Jama 305(5):487–494. 43. Verma N, Swain SM: Bevacizumab and heart failure risk in patients with breast cancer: a thorn in the side? J Clin Oncol 29(6):603–606. 44. Hayes DF: Bevacizumab treatment for solid tumors: boon or bust? Jama
305(5):506–508. Competing interests The GW786034 clinical trial Authors declare that they have no competing interests. selleck chemical Authors’ contributions FCu, EB, VV, PC, MM and SG conceived the analysis, and supervised the calculations; FCu, EB, IS, and DG performed the calculations in a blinded fashion; VV, FB, AF, PC, MM, CN, MR, PP, and GF participated in the trials recruitment and selection process; FCu, EB, VV, FP, AF and MM drafted and revised the manuscript; EB, PC, MM, MA, DG and FC did coordinate the overall study process
and did provide the funding. All authors read and approved the final manuscript.”
“Correction After publication of this work [1], we noted that we inadvertently made an error order of author affiliations. The corrected order of author affiliations was listed as above. References 1. Guo-Qing P, Yuan Y, Cai-Gao Z, Hongling Y, Gonghua H, Yan T: A study of association between expression of hOGG1, VDAC1, HK-2 and cervical carcinoma. J Exp Clin Cancer Res 2010,29(1):129.PubMedCrossRef Competing interests Dr Guo-qing P and Yan T made main contribution for this works, and have consulted the other authors in competing interests. They declare CDK inhibitor no conflicts of interest. Authors’ contributions PGQ and TY designed the study and collected the cervical biopsy samples, YY wrote the main manuscript, HGH performed data analysis, YHL accomplished pathological diagnosis, ZCG looked over the manuscript. All authors read and approved the final manuscript.”

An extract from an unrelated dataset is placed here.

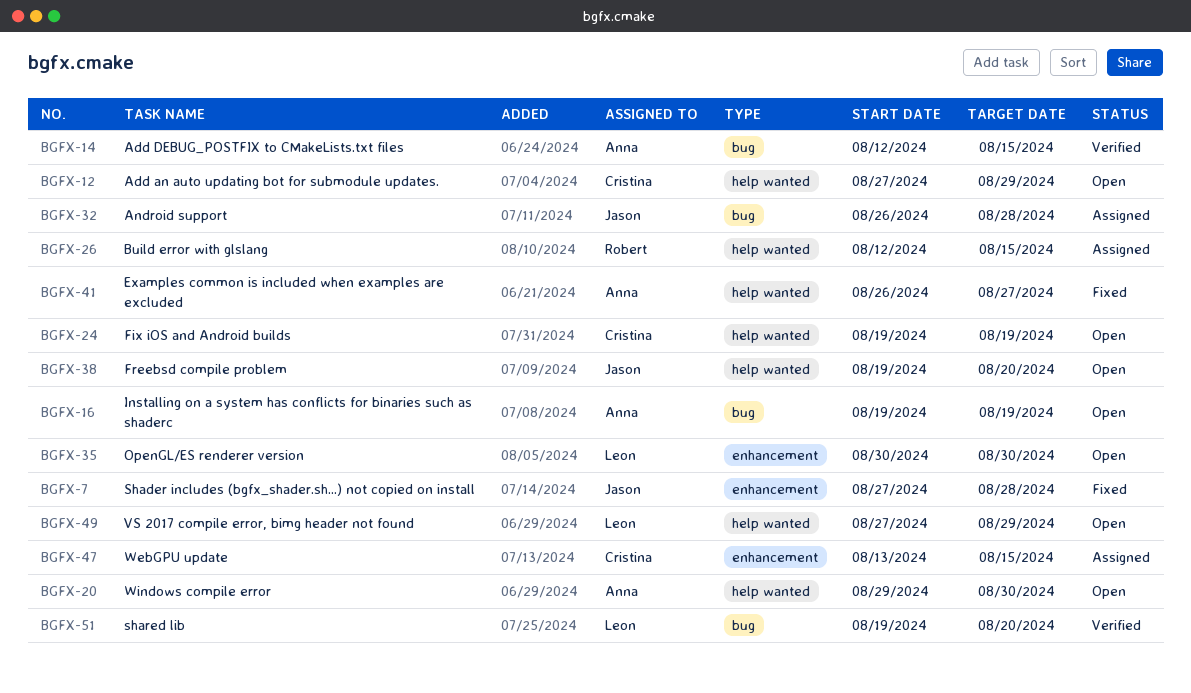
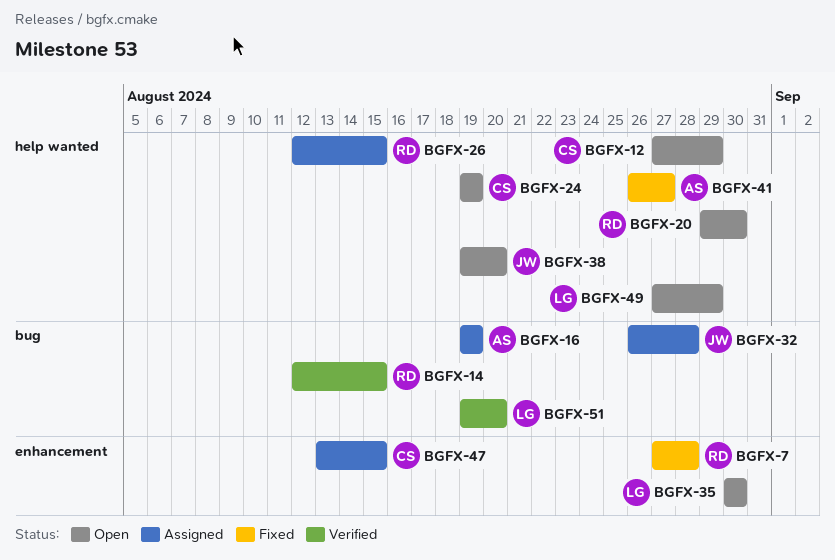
BGFX-7, owner: Jason -> Robert
BGFX-14, owner: Anna -> Robert
BGFX-16, status: Open -> Assigned
BGFX-20, owner: Anna -> Robert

“Background Irradiation techniques with Intensity Modulated Radiotherapy (IMRT) allow doses to be delivered to the target
with a high conformation of prescribed isodose, sparing Organs at Risk (OARs), compared to conventional 3D-CRT techniques. Another advantage of the IMRT technique is the possibility to achieve the so-called Simultaneous Integrated Boost (SIB), which provides different levels of therapeutic doses to different target volumes during the same treatment session, once the Flavopiridol (Alvocidib) fraction number has been set [1–5]. Historically, to obtain the desired tumor control, the doses were determined using a conventional fractionation that ranged between 50 to 70 Gy at 2 Gy per fraction. Whereas, in order to obtain Tumor Control Probability (TCP), equivalent to that of a conventional fractionation, the total dose simultaneously delivered to the targets have to be determined according to the Linear Quadratic Model (LQM) to be used with the SIB technique [6]. Thus, the dose per fraction to PTVs and/or boost may differ by 2 Gy per fraction.